Frau Brande, die sich inzwischen gefaßt hatte, fand gegen diesen Vorschlag nichts einzuwenden. Im Gegenteil, er gefiel ihr. Was sie selbst anbetraf, so fühlte sie sich so nervös und aufgeregt, daß sie gar nicht wagte, Jervis von sich zu lassen.

Sie waren jetzt nur noch drei und eine halbe Wegstunde von Shirani; aber wie lang waren diese Stunden!
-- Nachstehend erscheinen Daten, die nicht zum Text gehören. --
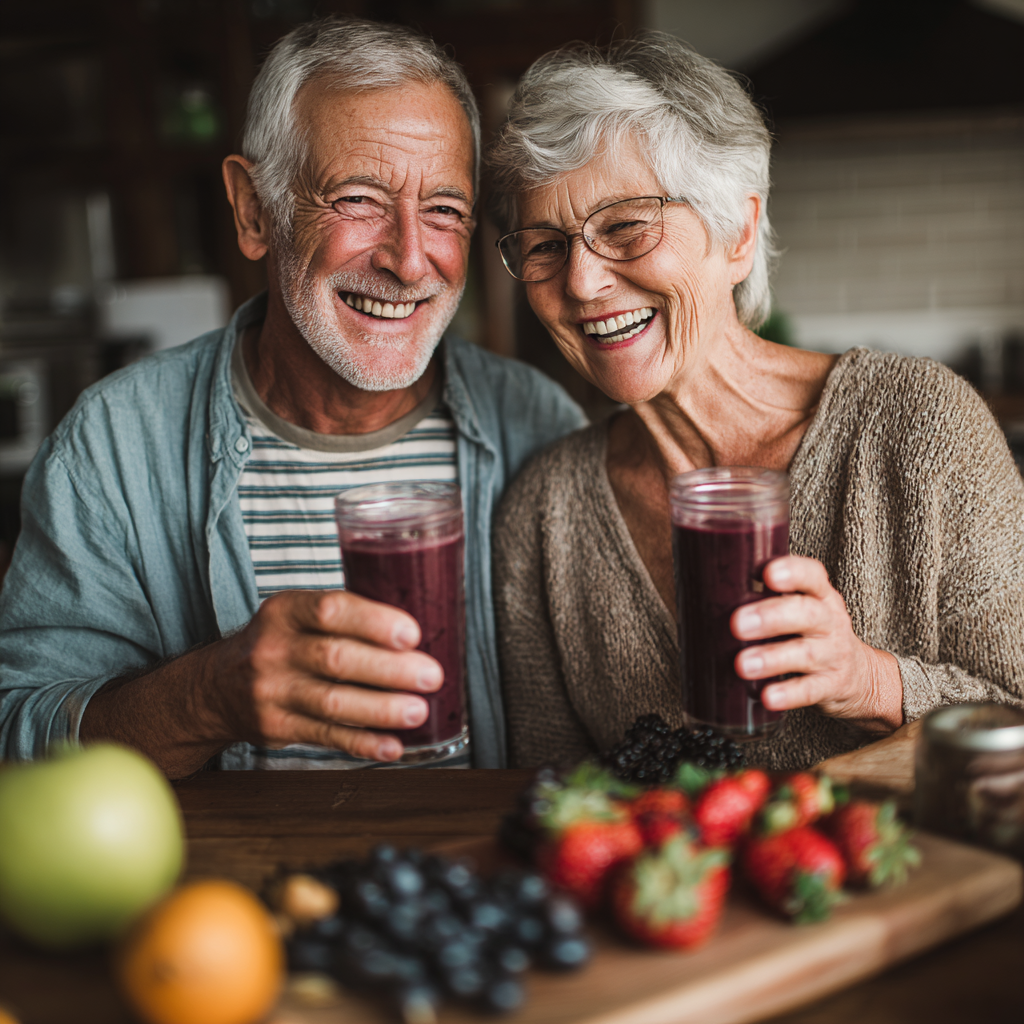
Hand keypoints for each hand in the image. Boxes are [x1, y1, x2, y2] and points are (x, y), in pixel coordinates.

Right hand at [201, 589, 442, 761]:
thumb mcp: (299, 615)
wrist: (217, 685)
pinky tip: (391, 745)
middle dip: (390, 669)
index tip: (412, 634)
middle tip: (431, 675)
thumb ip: (346, 620)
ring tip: (418, 711)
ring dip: (382, 709)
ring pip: (333, 703)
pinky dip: (362, 743)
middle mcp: (274, 649)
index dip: (373, 622)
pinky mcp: (276, 727)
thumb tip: (416, 638)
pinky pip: (325, 736)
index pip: (331, 610)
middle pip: (337, 659)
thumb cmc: (280, 643)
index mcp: (286, 611)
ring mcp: (272, 691)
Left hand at [730, 555, 902, 731]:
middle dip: (771, 617)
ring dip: (772, 658)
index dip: (792, 572)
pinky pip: (810, 690)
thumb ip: (764, 598)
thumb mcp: (799, 608)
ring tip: (743, 664)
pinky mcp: (831, 685)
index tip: (767, 574)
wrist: (861, 676)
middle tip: (738, 623)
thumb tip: (704, 592)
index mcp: (819, 595)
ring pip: (804, 653)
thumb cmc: (813, 634)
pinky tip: (768, 696)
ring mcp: (832, 654)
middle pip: (806, 613)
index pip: (812, 576)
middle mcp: (829, 621)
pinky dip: (789, 694)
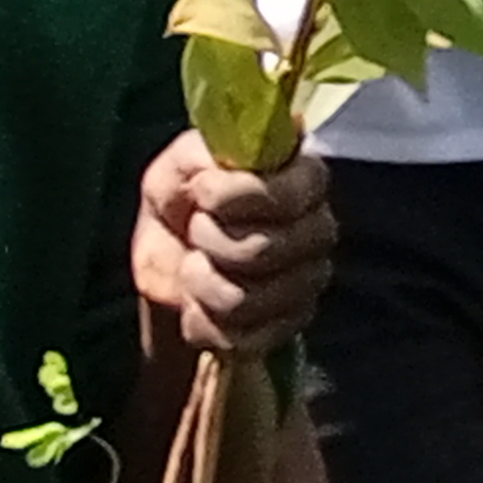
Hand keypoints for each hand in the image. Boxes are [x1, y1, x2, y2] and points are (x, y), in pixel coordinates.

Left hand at [137, 130, 337, 355]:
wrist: (165, 267)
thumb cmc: (176, 206)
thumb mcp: (177, 168)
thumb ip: (208, 153)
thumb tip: (248, 145)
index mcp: (302, 180)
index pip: (289, 195)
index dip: (239, 196)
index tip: (203, 192)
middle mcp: (317, 229)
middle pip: (264, 250)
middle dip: (209, 242)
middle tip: (194, 231)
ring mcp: (307, 282)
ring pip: (248, 298)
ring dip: (201, 285)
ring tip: (192, 270)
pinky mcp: (287, 327)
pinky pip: (243, 337)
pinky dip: (204, 323)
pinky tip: (198, 305)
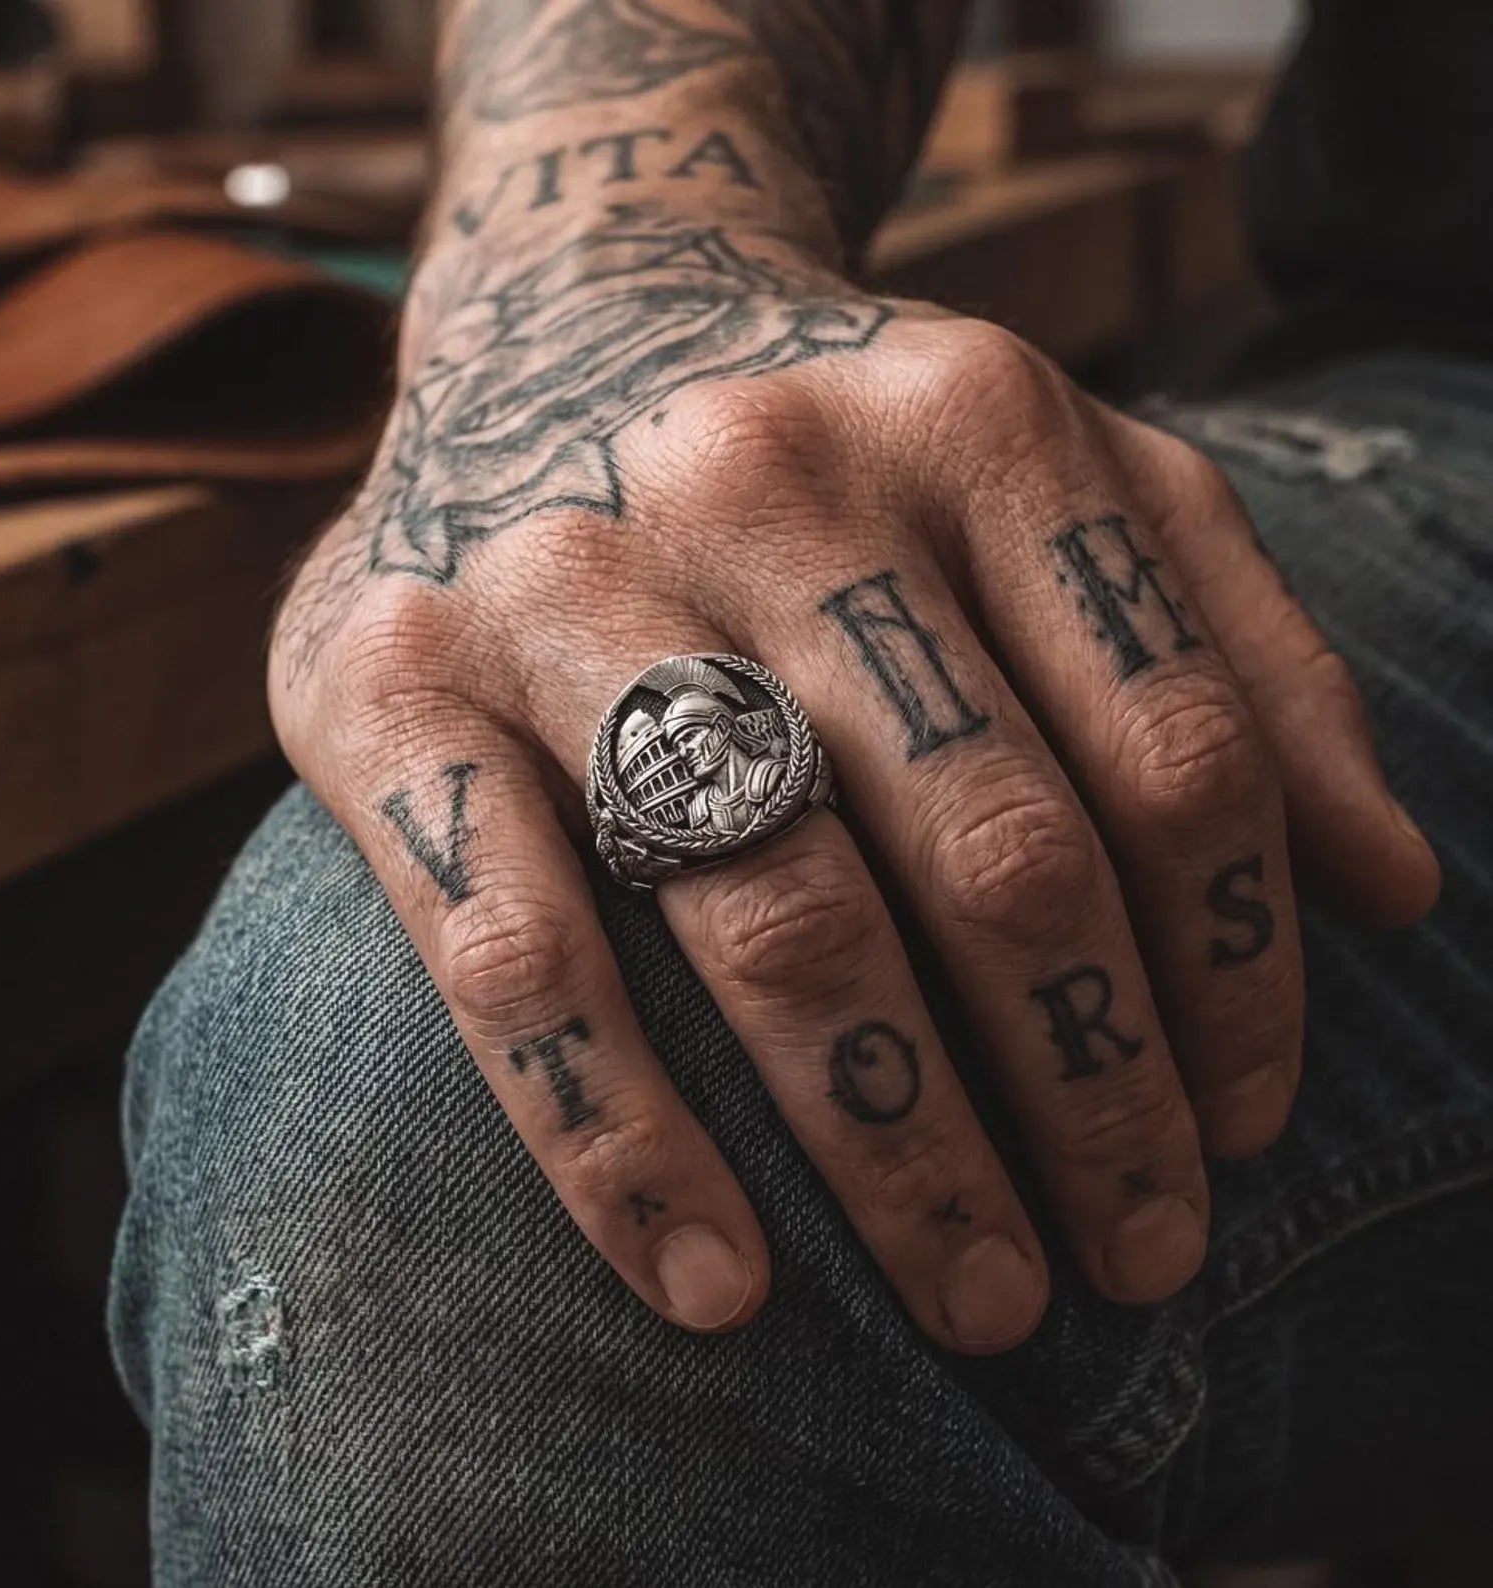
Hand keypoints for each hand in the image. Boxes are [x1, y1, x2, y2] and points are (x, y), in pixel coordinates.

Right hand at [270, 211, 1437, 1352]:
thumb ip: (1232, 644)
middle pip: (992, 846)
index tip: (1241, 1126)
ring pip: (774, 915)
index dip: (1235, 973)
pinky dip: (620, 1139)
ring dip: (897, 1146)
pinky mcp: (385, 682)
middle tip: (1137, 1259)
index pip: (1173, 750)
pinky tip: (719, 1284)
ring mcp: (560, 581)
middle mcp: (760, 479)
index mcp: (968, 422)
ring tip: (981, 1296)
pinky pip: (519, 951)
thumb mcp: (1058, 480)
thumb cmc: (832, 450)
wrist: (553, 316)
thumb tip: (1391, 886)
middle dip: (1091, 1094)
Der Weg wand sich in tödlicher Einförmigkeit bald aufwärts bald abwärts zwischen kahlen, braungrauen Hügeln so endlos dahin, als führte er direkt ins Innere von Asien. Hinter jeder Hügelkette hoffte man endlich den Ort zu erblicken, hatte man sie aber erstiegen, so türmten sich nur neue Reihen ganz ähnlicher Höhen vor dem Auge empor, und Honor begriff schließlich vollständig, daß eine Freundin ihrer Tante bei der ersten Reise nach Shirani infolge dieser immer wiederkehrenden Enttäuschungen auf halbem Wege in Nervenkrämpfe verfallen war. Das junge Mädchen ging abwechselnd zu Fuß und ritt, je nachdem das eine oder andre ihr im Moment das Angenehmste war, lehnte aber stets -- zu Fuß, wie zu Pferde -- Hauptmann Warings stützenden Arm ab.

Der Weg schien kein Ende nehmen zu wollen; aber endlich, endlich zeigten sich doch die dunkeln Umrisse des Tannenwaldes, der Shirani einschloß, und schon zwanzig Minuten später ritten die Reisenden in seinem Schatten dahin. Als die kleine Gesellschaft, Frau Brande an der Spitze des Zuges, und Honor mit Hauptmann Waring, der das Pony führte, den Nachtrab bildend, in die Hauptallee des Ortes einbog, begegneten sie Frau Langrishe, die in ihrer vornehmsten Haltung zwischen einem militärisch aussehenden Manne und einer kleinen, hochblonden, sehr geschmackvoll gekleideten jungen Dame einherschritt.

Die Damen begrüßten sich durch eine Verbeugung. Frau Langrishe war also Zeugin des unter diesen Umständen bedeutungsvollen Wiedereintreffens ihrer Nebenbuhlerin, und diese, obgleich staubig, heiß, durstig und müde, genoß einen der stolzesten Momente ihres Lebens.